Dataset records ▸
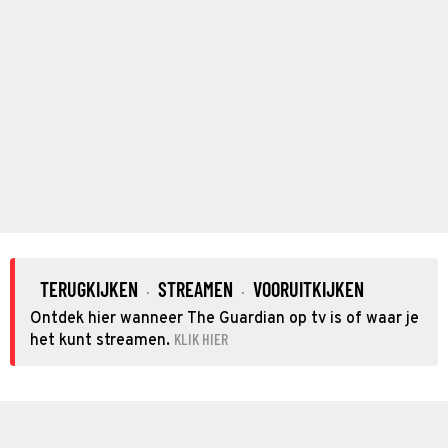
TERUGKIJKEN
STREAMEN
VOORUITKIJKEN
·
·
Ontdek hier wanneer The Guardian op tv is of waar je
KLIK HIER
het kunt streamen.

Aim of the task ▸
Put every line of text from the entries above into a JSON list of strings, one string per line, with blank lines skipped. Leave the pictures out of the list.

Task response ▸
[
  "TERUGKIJKEN",
  "STREAMEN",
  "VOORUITKIJKEN",
  "·",
  "·",
  "Ontdek hier wanneer The Guardian op tv is of waar je",
  "KLIK HIER",
  "het kunt streamen."
]